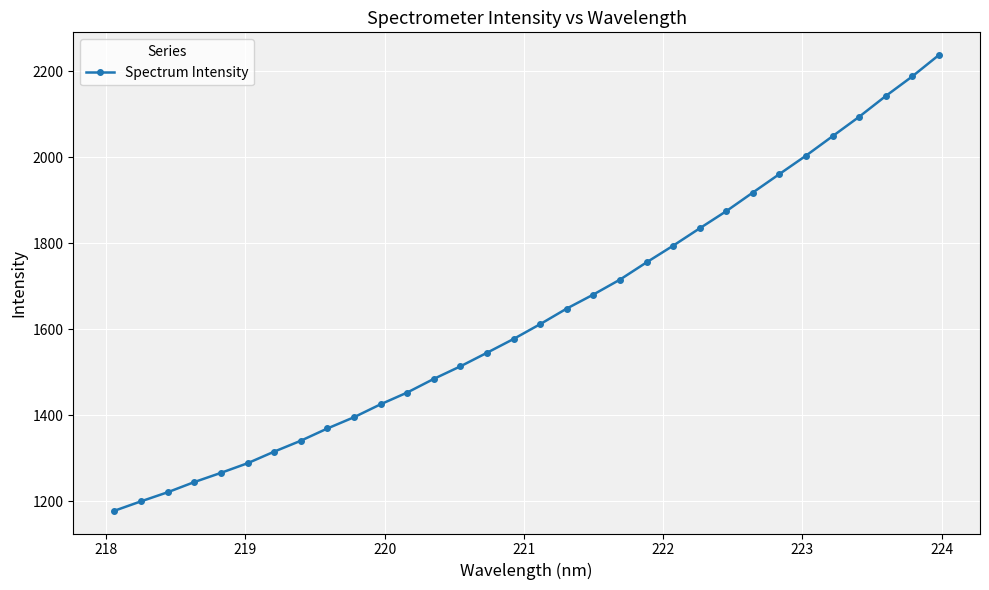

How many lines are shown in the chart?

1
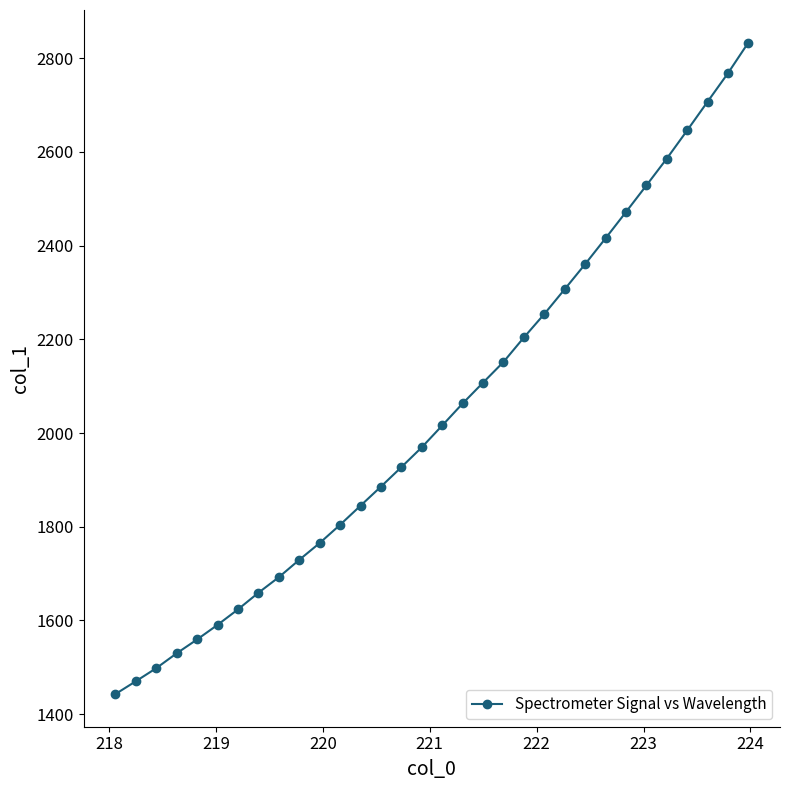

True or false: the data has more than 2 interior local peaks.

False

* * *

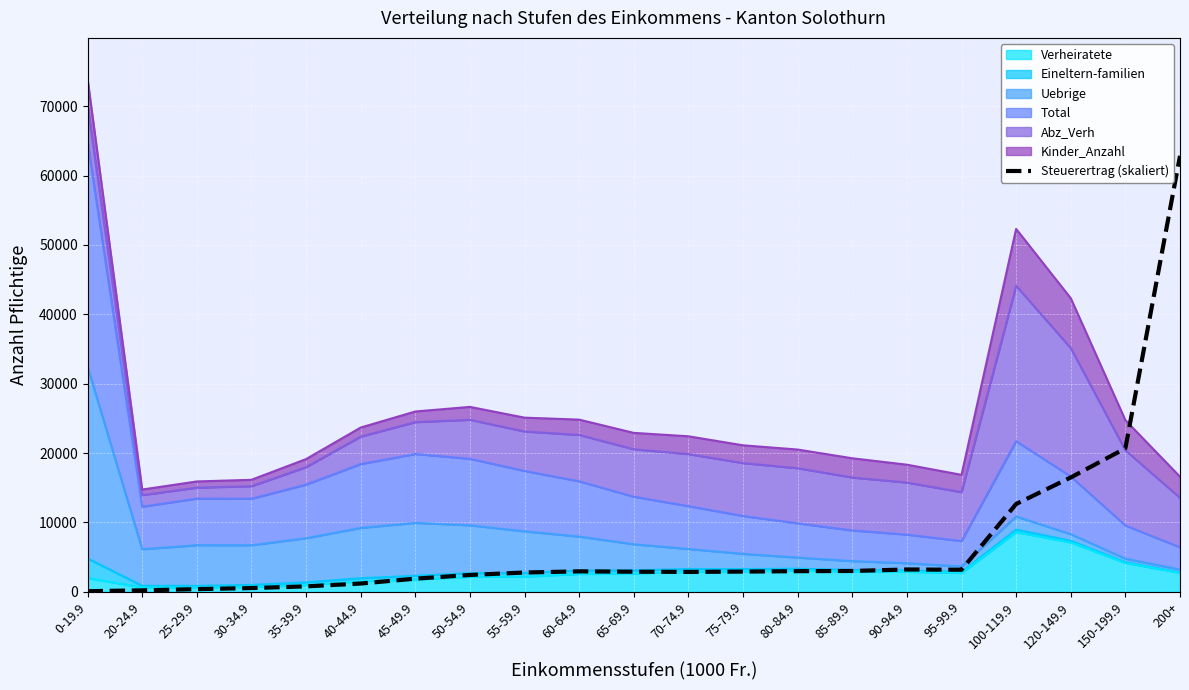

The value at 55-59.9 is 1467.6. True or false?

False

EXERCISE PROMPT
Copy out every line of the data above that contains the string "True", matching case exactly.

TASK SOLUTION
True or false: the data has more than 2 interior local peaks.
The value at 55-59.9 is 1467.6. True or false?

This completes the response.